▸ Task details: Print every entry exactly once more, omitting each picture.

Material to process START

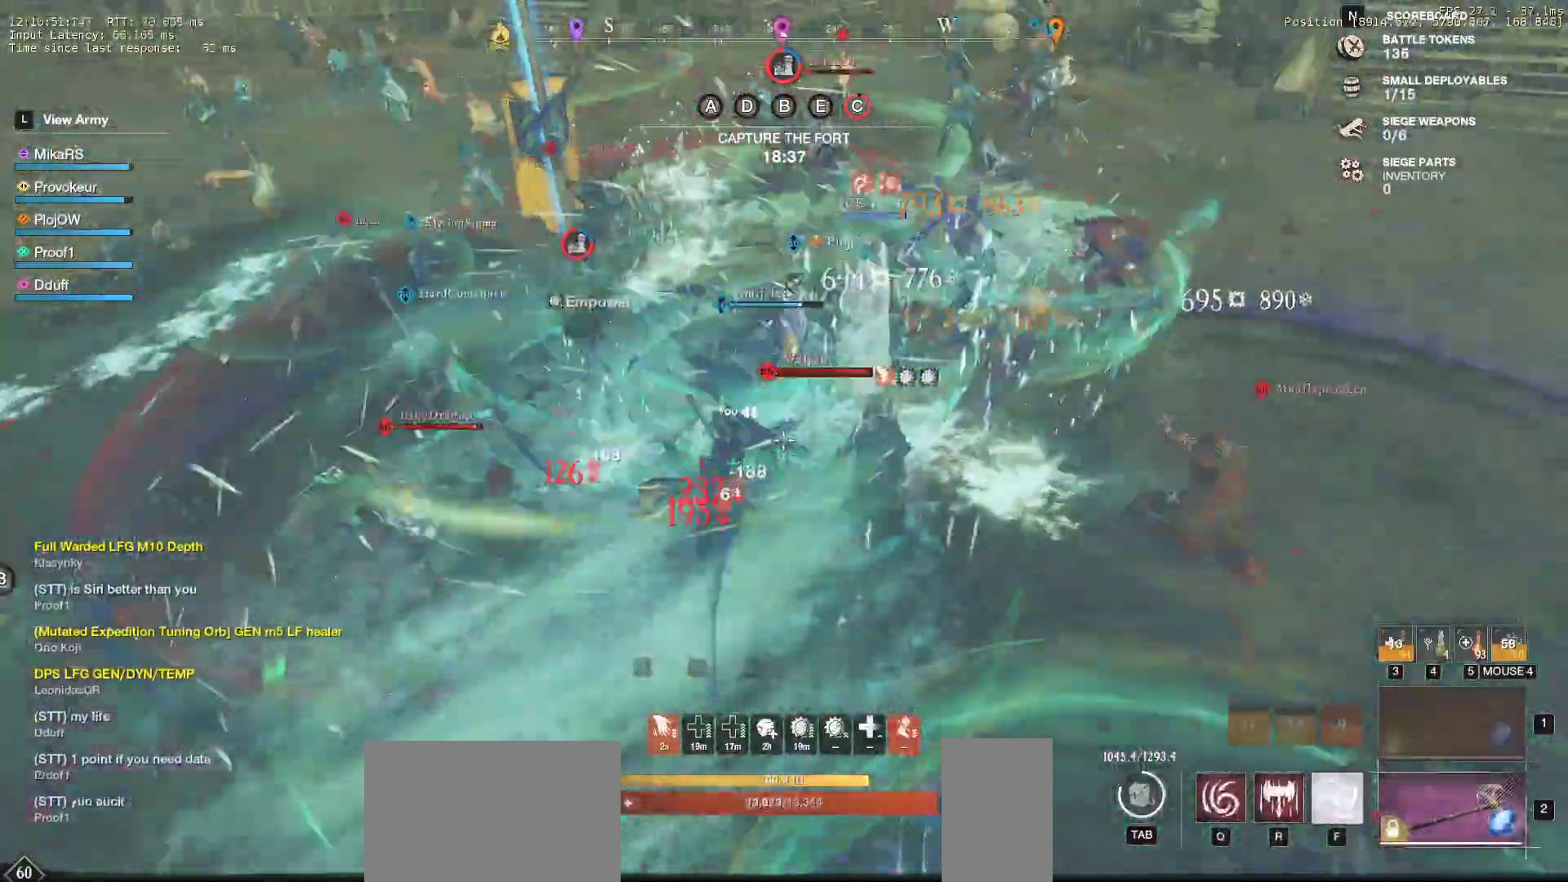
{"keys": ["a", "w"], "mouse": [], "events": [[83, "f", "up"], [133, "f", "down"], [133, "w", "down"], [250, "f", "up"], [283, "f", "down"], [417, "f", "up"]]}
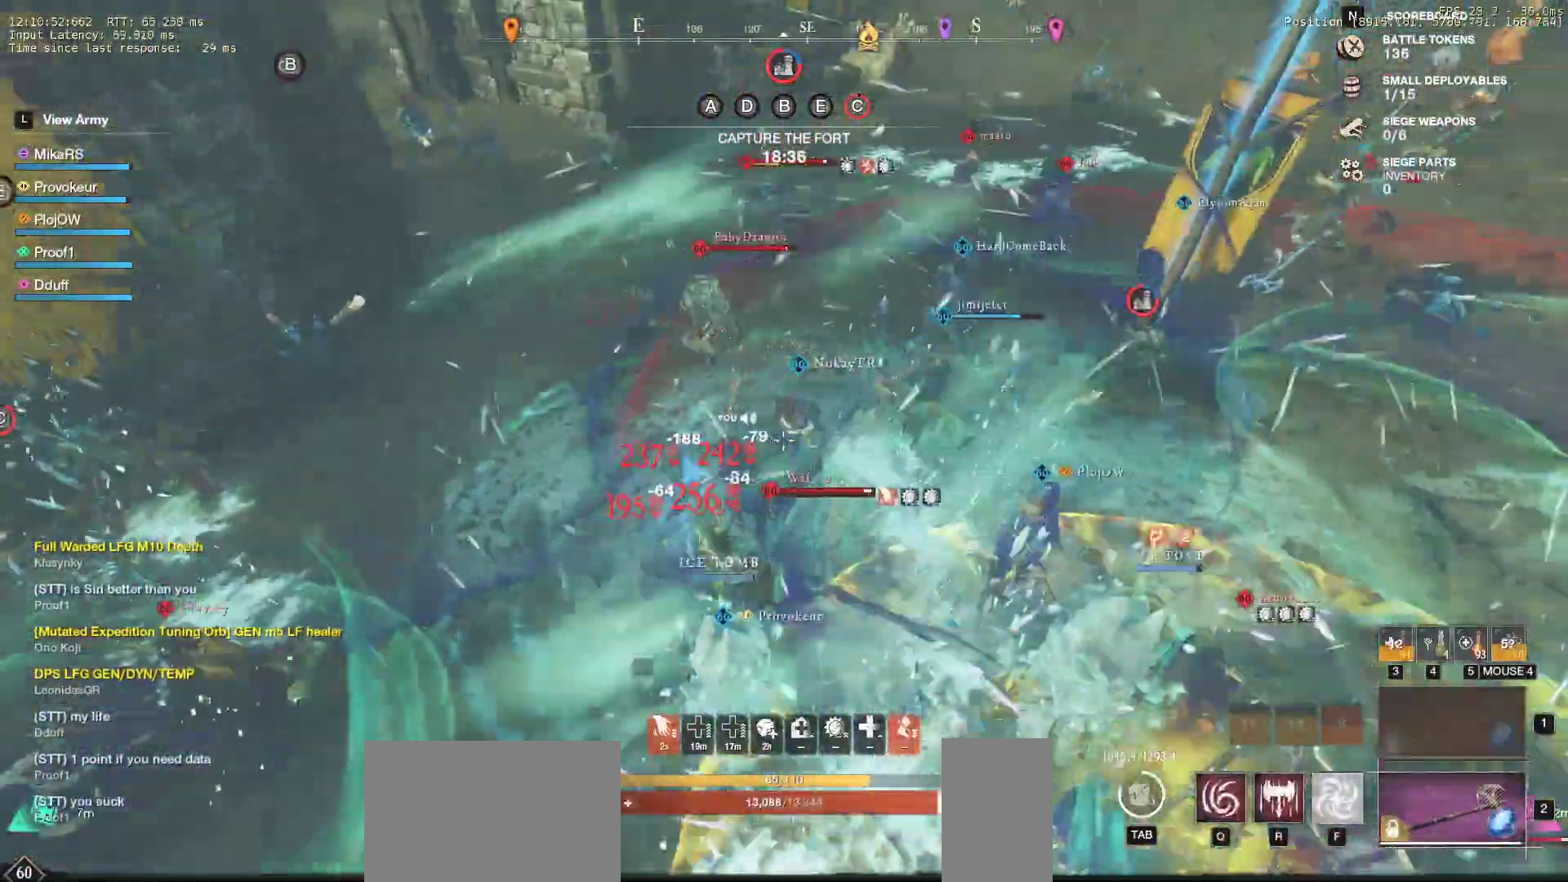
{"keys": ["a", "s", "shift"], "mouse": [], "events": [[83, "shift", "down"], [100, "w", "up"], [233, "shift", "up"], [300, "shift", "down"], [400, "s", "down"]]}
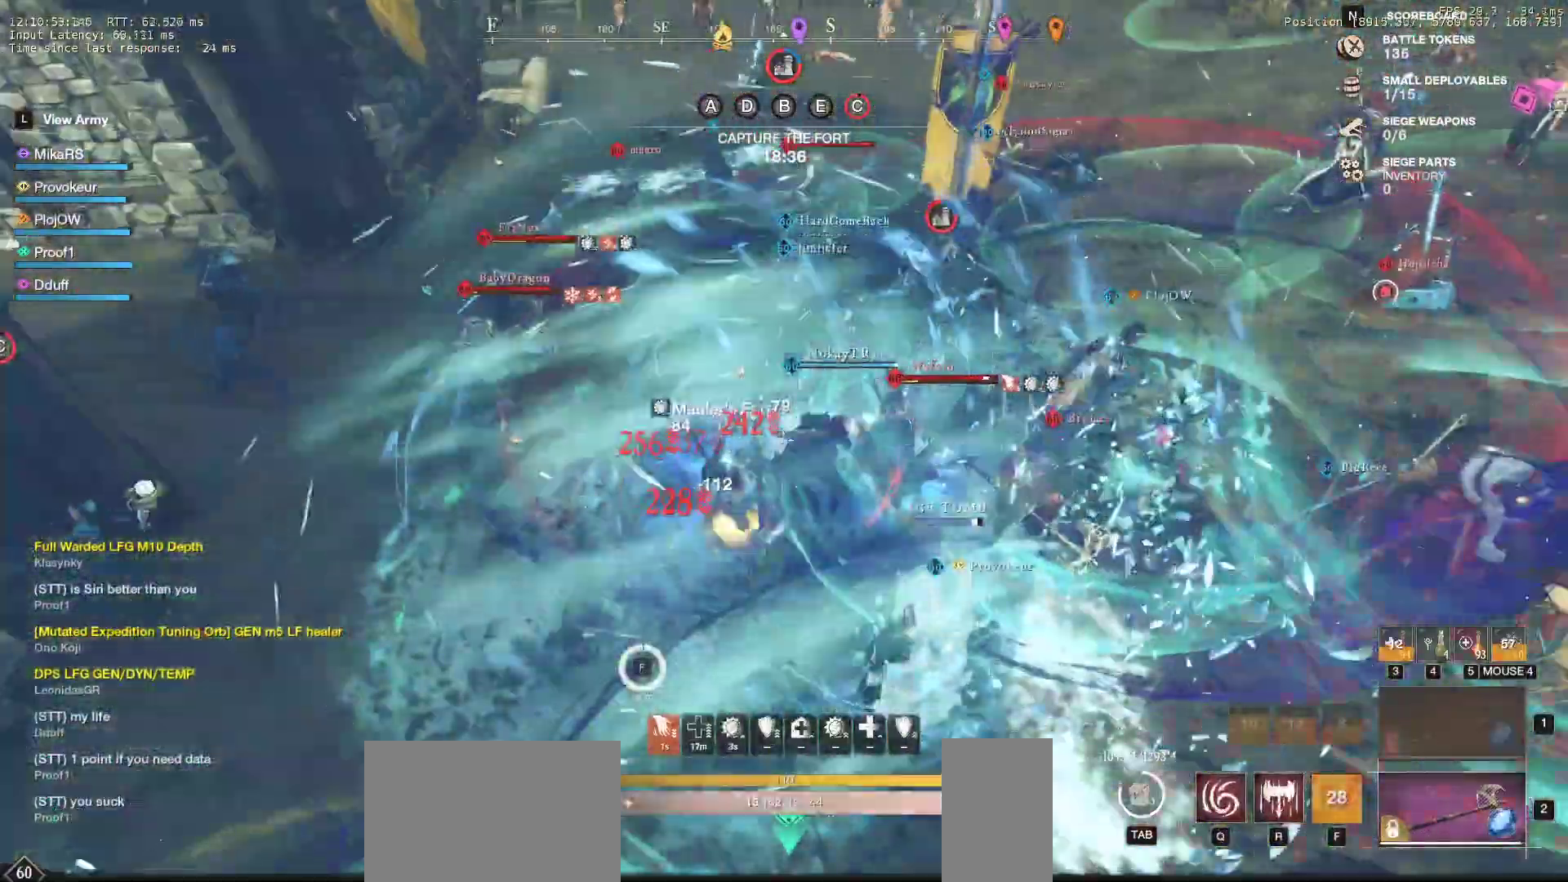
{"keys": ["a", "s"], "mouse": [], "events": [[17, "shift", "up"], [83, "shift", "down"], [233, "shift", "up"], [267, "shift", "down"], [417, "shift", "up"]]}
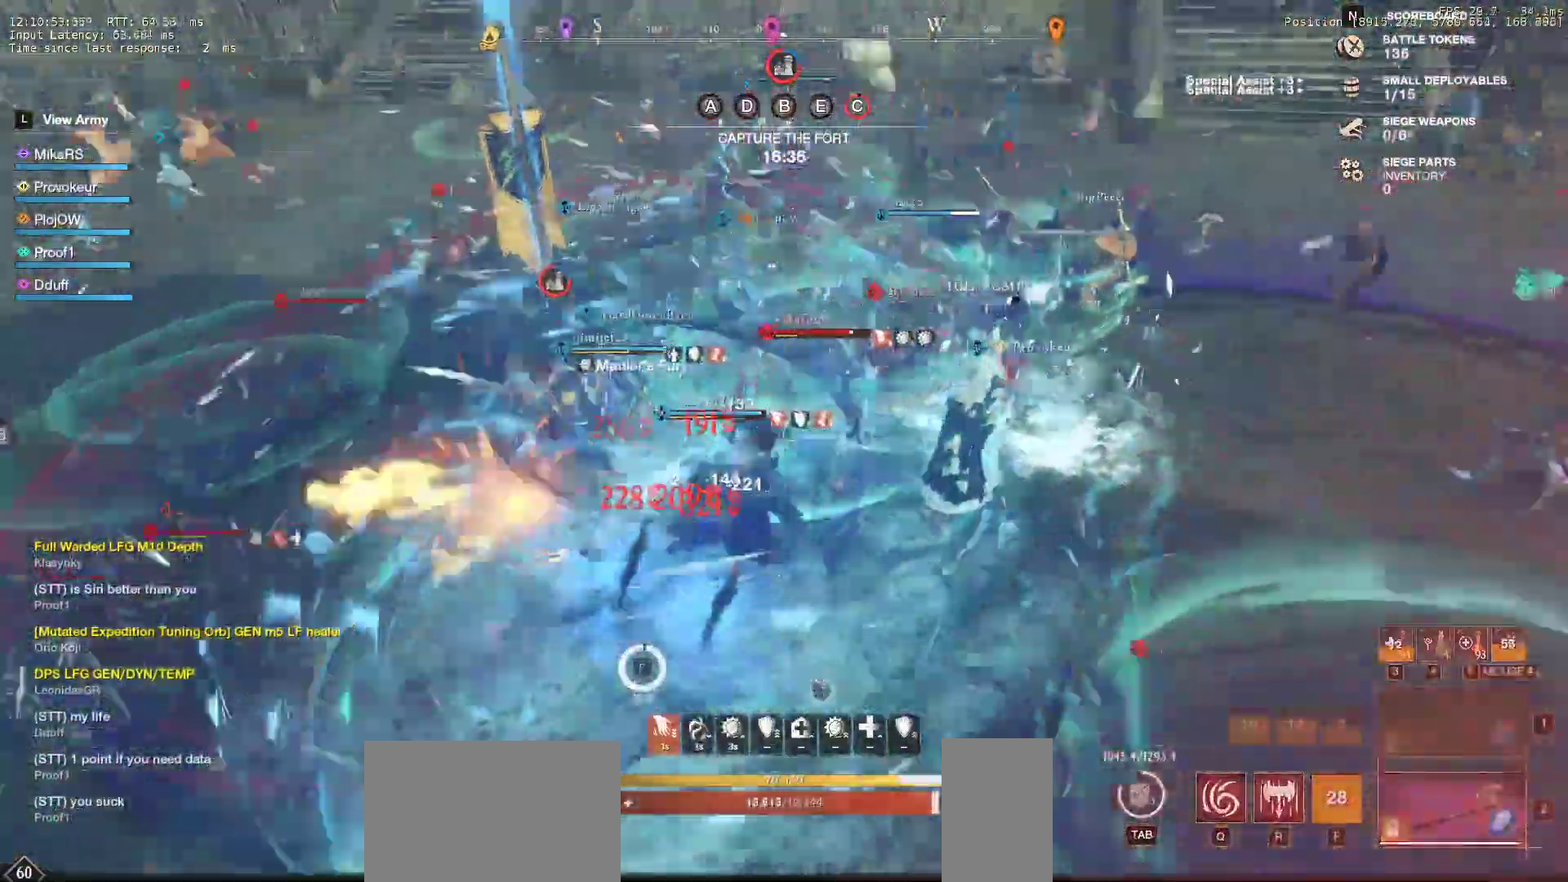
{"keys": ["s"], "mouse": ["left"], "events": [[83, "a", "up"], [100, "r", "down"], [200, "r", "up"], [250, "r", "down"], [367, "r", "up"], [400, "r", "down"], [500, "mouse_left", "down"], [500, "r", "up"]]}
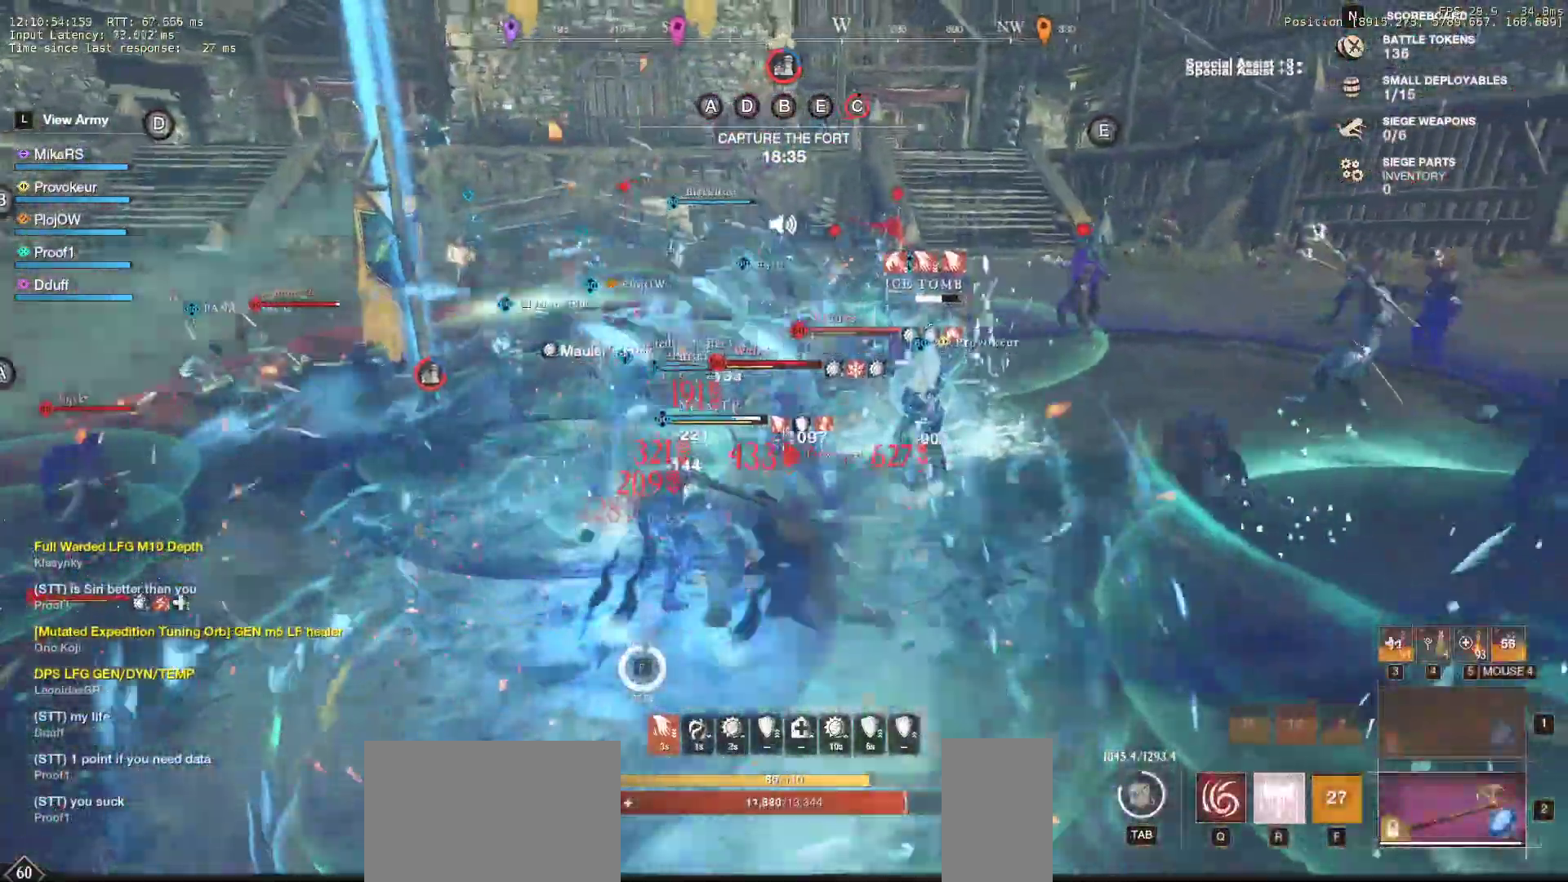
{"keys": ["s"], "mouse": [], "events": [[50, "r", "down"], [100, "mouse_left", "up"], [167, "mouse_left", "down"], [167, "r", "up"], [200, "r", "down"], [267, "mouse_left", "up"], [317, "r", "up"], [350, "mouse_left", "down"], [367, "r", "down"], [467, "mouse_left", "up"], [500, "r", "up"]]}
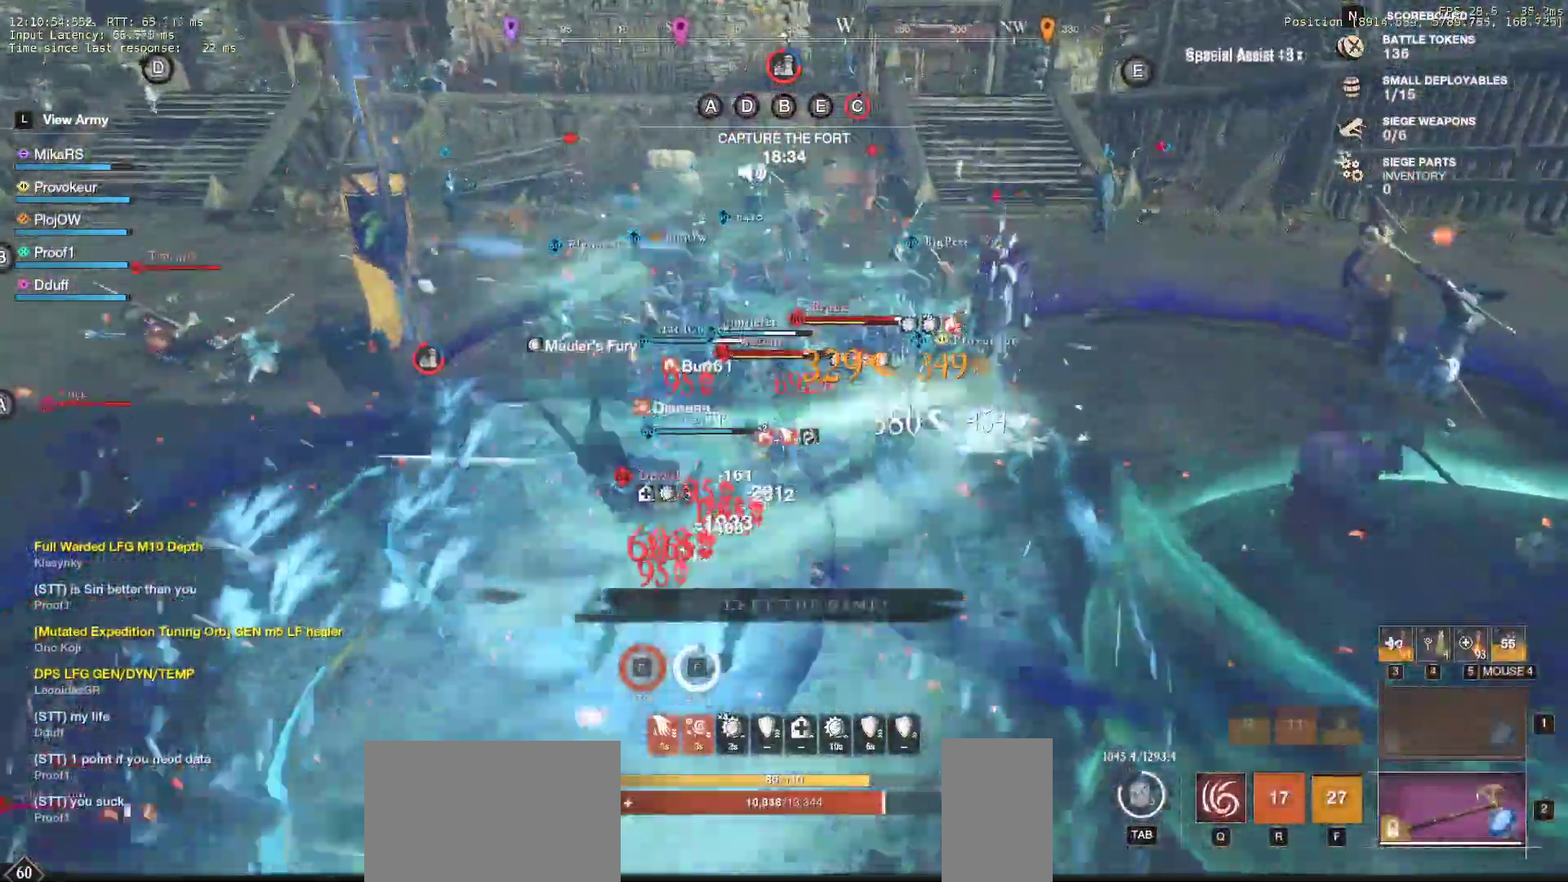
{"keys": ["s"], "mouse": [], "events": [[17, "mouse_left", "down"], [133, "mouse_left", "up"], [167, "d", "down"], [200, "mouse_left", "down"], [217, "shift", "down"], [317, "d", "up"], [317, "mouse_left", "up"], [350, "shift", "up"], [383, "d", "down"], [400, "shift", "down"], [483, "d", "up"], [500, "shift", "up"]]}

Material to process END

▸ Expected output:
{"keys": ["a", "w"], "mouse": [], "events": [[83, "f", "up"], [133, "f", "down"], [133, "w", "down"], [250, "f", "up"], [283, "f", "down"], [417, "f", "up"]]}
{"keys": ["a", "s", "shift"], "mouse": [], "events": [[83, "shift", "down"], [100, "w", "up"], [233, "shift", "up"], [300, "shift", "down"], [400, "s", "down"]]}
{"keys": ["a", "s"], "mouse": [], "events": [[17, "shift", "up"], [83, "shift", "down"], [233, "shift", "up"], [267, "shift", "down"], [417, "shift", "up"]]}
{"keys": ["s"], "mouse": ["left"], "events": [[83, "a", "up"], [100, "r", "down"], [200, "r", "up"], [250, "r", "down"], [367, "r", "up"], [400, "r", "down"], [500, "mouse_left", "down"], [500, "r", "up"]]}
{"keys": ["s"], "mouse": [], "events": [[50, "r", "down"], [100, "mouse_left", "up"], [167, "mouse_left", "down"], [167, "r", "up"], [200, "r", "down"], [267, "mouse_left", "up"], [317, "r", "up"], [350, "mouse_left", "down"], [367, "r", "down"], [467, "mouse_left", "up"], [500, "r", "up"]]}
{"keys": ["s"], "mouse": [], "events": [[17, "mouse_left", "down"], [133, "mouse_left", "up"], [167, "d", "down"], [200, "mouse_left", "down"], [217, "shift", "down"], [317, "d", "up"], [317, "mouse_left", "up"], [350, "shift", "up"], [383, "d", "down"], [400, "shift", "down"], [483, "d", "up"], [500, "shift", "up"]]}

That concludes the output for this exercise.